Stocks have rallied in recent weeks after hitting historic lows in March. The S&P has risen for six consecutive weeks, the longest run in two years. But the sell-off yesterday signaled that many investors remain skeptical that the economy has turned the corner. A report yesterday by the Conference Board showed that leading economic indicators fell 0.3 percent in March, the ninth consecutive decline.

"It's a question of still some uncertainties out there, and that's causing investors to take a more cautious outlook," said Peter Cardillo, chief market economist with Avalon Partners in New York.

Bank of America reported profit of $4.25 billion during the first quarter, 3 1/2 times what it made in last year's first quarter. The company attributed the gains to trading in financial products and a rush to refinance homes as interest rates drop. But the bank also warned that the economy continues to face "extremely difficult challenges" as the unemployment rate rises. Bank of America's stock fell 24 percent, or $2.58, to $8.02.

The news dragged down the rest of the financial sector, which fell 6.6 percent. Citigroup plummeted 19 percent, while Wells Fargo fell 16 percent. J.P. Morgan Chase dropped 11 percent.

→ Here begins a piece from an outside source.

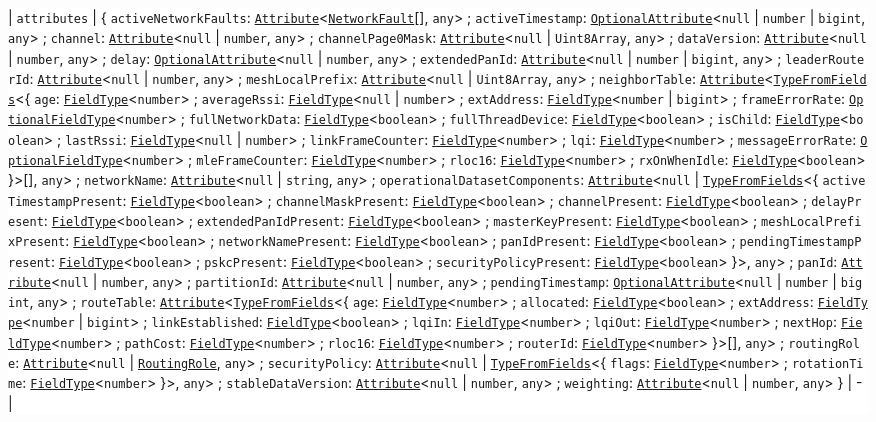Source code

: | `attributes` | \{ `activeNetworkFaults`: [`Attribute`](../interfaces/cluster_export.Attribute.md)\<[`NetworkFault`](../enums/cluster_export.ThreadNetworkDiagnostics.NetworkFault.md)[], `any`\> ; `activeTimestamp`: [`OptionalAttribute`](../interfaces/cluster_export.OptionalAttribute.md)\<``null`` \| `number` \| `bigint`, `any`\> ; `channel`: [`Attribute`](../interfaces/cluster_export.Attribute.md)\<``null`` \| `number`, `any`\> ; `channelPage0Mask`: [`Attribute`](../interfaces/cluster_export.Attribute.md)\<``null`` \| `Uint8Array`, `any`\> ; `dataVersion`: [`Attribute`](../interfaces/cluster_export.Attribute.md)\<``null`` \| `number`, `any`\> ; `delay`: [`OptionalAttribute`](../interfaces/cluster_export.OptionalAttribute.md)\<``null`` \| `number`, `any`\> ; `extendedPanId`: [`Attribute`](../interfaces/cluster_export.Attribute.md)\<``null`` \| `number` \| `bigint`, `any`\> ; `leaderRouterId`: [`Attribute`](../interfaces/cluster_export.Attribute.md)\<``null`` \| `number`, `any`\> ; `meshLocalPrefix`: [`Attribute`](../interfaces/cluster_export.Attribute.md)\<``null`` \| `Uint8Array`, `any`\> ; `neighborTable`: [`Attribute`](../interfaces/cluster_export.Attribute.md)\<[`TypeFromFields`](tlv_export.md#typefromfields)\<\{ `age`: [`FieldType`](../interfaces/tlv_export.FieldType.md)\<`number`\> ; `averageRssi`: [`FieldType`](../interfaces/tlv_export.FieldType.md)\<``null`` \| `number`\> ; `extAddress`: [`FieldType`](../interfaces/tlv_export.FieldType.md)\<`number` \| `bigint`\> ; `frameErrorRate`: [`OptionalFieldType`](../interfaces/tlv_export.OptionalFieldType.md)\<`number`\> ; `fullNetworkData`: [`FieldType`](../interfaces/tlv_export.FieldType.md)\<`boolean`\> ; `fullThreadDevice`: [`FieldType`](../interfaces/tlv_export.FieldType.md)\<`boolean`\> ; `isChild`: [`FieldType`](../interfaces/tlv_export.FieldType.md)\<`boolean`\> ; `lastRssi`: [`FieldType`](../interfaces/tlv_export.FieldType.md)\<``null`` \| `number`\> ; `linkFrameCounter`: [`FieldType`](../interfaces/tlv_export.FieldType.md)\<`number`\> ; `lqi`: [`FieldType`](../interfaces/tlv_export.FieldType.md)\<`number`\> ; `messageErrorRate`: [`OptionalFieldType`](../interfaces/tlv_export.OptionalFieldType.md)\<`number`\> ; `mleFrameCounter`: [`FieldType`](../interfaces/tlv_export.FieldType.md)\<`number`\> ; `rloc16`: [`FieldType`](../interfaces/tlv_export.FieldType.md)\<`number`\> ; `rxOnWhenIdle`: [`FieldType`](../interfaces/tlv_export.FieldType.md)\<`boolean`\>  }\>[], `any`\> ; `networkName`: [`Attribute`](../interfaces/cluster_export.Attribute.md)\<``null`` \| `string`, `any`\> ; `operationalDatasetComponents`: [`Attribute`](../interfaces/cluster_export.Attribute.md)\<``null`` \| [`TypeFromFields`](tlv_export.md#typefromfields)\<\{ `activeTimestampPresent`: [`FieldType`](../interfaces/tlv_export.FieldType.md)\<`boolean`\> ; `channelMaskPresent`: [`FieldType`](../interfaces/tlv_export.FieldType.md)\<`boolean`\> ; `channelPresent`: [`FieldType`](../interfaces/tlv_export.FieldType.md)\<`boolean`\> ; `delayPresent`: [`FieldType`](../interfaces/tlv_export.FieldType.md)\<`boolean`\> ; `extendedPanIdPresent`: [`FieldType`](../interfaces/tlv_export.FieldType.md)\<`boolean`\> ; `masterKeyPresent`: [`FieldType`](../interfaces/tlv_export.FieldType.md)\<`boolean`\> ; `meshLocalPrefixPresent`: [`FieldType`](../interfaces/tlv_export.FieldType.md)\<`boolean`\> ; `networkNamePresent`: [`FieldType`](../interfaces/tlv_export.FieldType.md)\<`boolean`\> ; `panIdPresent`: [`FieldType`](../interfaces/tlv_export.FieldType.md)\<`boolean`\> ; `pendingTimestampPresent`: [`FieldType`](../interfaces/tlv_export.FieldType.md)\<`boolean`\> ; `pskcPresent`: [`FieldType`](../interfaces/tlv_export.FieldType.md)\<`boolean`\> ; `securityPolicyPresent`: [`FieldType`](../interfaces/tlv_export.FieldType.md)\<`boolean`\>  }\>, `any`\> ; `panId`: [`Attribute`](../interfaces/cluster_export.Attribute.md)\<``null`` \| `number`, `any`\> ; `partitionId`: [`Attribute`](../interfaces/cluster_export.Attribute.md)\<``null`` \| `number`, `any`\> ; `pendingTimestamp`: [`OptionalAttribute`](../interfaces/cluster_export.OptionalAttribute.md)\<``null`` \| `number` \| `bigint`, `any`\> ; `routeTable`: [`Attribute`](../interfaces/cluster_export.Attribute.md)\<[`TypeFromFields`](tlv_export.md#typefromfields)\<\{ `age`: [`FieldType`](../interfaces/tlv_export.FieldType.md)\<`number`\> ; `allocated`: [`FieldType`](../interfaces/tlv_export.FieldType.md)\<`boolean`\> ; `extAddress`: [`FieldType`](../interfaces/tlv_export.FieldType.md)\<`number` \| `bigint`\> ; `linkEstablished`: [`FieldType`](../interfaces/tlv_export.FieldType.md)\<`boolean`\> ; `lqiIn`: [`FieldType`](../interfaces/tlv_export.FieldType.md)\<`number`\> ; `lqiOut`: [`FieldType`](../interfaces/tlv_export.FieldType.md)\<`number`\> ; `nextHop`: [`FieldType`](../interfaces/tlv_export.FieldType.md)\<`number`\> ; `pathCost`: [`FieldType`](../interfaces/tlv_export.FieldType.md)\<`number`\> ; `rloc16`: [`FieldType`](../interfaces/tlv_export.FieldType.md)\<`number`\> ; `routerId`: [`FieldType`](../interfaces/tlv_export.FieldType.md)\<`number`\>  }\>[], `any`\> ; `routingRole`: [`Attribute`](../interfaces/cluster_export.Attribute.md)\<``null`` \| [`RoutingRole`](../enums/cluster_export.ThreadNetworkDiagnostics.RoutingRole.md), `any`\> ; `securityPolicy`: [`Attribute`](../interfaces/cluster_export.Attribute.md)\<``null`` \| [`TypeFromFields`](tlv_export.md#typefromfields)\<\{ `flags`: [`FieldType`](../interfaces/tlv_export.FieldType.md)\<`number`\> ; `rotationTime`: [`FieldType`](../interfaces/tlv_export.FieldType.md)\<`number`\>  }\>, `any`\> ; `stableDataVersion`: [`Attribute`](../interfaces/cluster_export.Attribute.md)\<``null`` \| `number`, `any`\> ; `weighting`: [`Attribute`](../interfaces/cluster_export.Attribute.md)\<``null`` \| `number`, `any`\>  } | - |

"The news from Bank of America really hit investors over the head with a cold shower that there are still some banks that are going to have troubles," said Len Blum, managing director for Westwood Capital. "Credit losses aren't over."

Larry Smith, chief investment officer at Third Wave Global, said investors should expect volatility, particularly in financial stocks, as the markets digest the rapid gains of the past month. But he said the worst is over. "I don't think we're returning back to the type of scenario that people are referring to as a meltdown."

Other companies reporting earnings yesterday included the pharmaceutical company Eli Lilly, which announced that first-quarter profit rose 23 percent, to $1.3 billion, beating analysts' expectations. Its stock closed down 2.3 percent. The energy firm Halliburton edged up 0.1 percent after reporting a 35 percent drop in earnings. The company said profit was affected by severance packages for employees.

Tech stocks were also big movers yesterday. Oracle announced a $7.4 billion deal to buy Sun Microsystems after IBM abandoned its bid for the software company. Sun's stock shot up 37 percent, to $9.15, in heavy trading. Oracle, however, fell 1.3 percent, to $18.82. The technology sector was down 3.5 percent for the day.

"The more merger activity that we see going forward," Smith said, "the better it will be for the equity markets."

Stocks also slid in Japan, with the Nikkei 225 down as much as 3 percent during morning trading.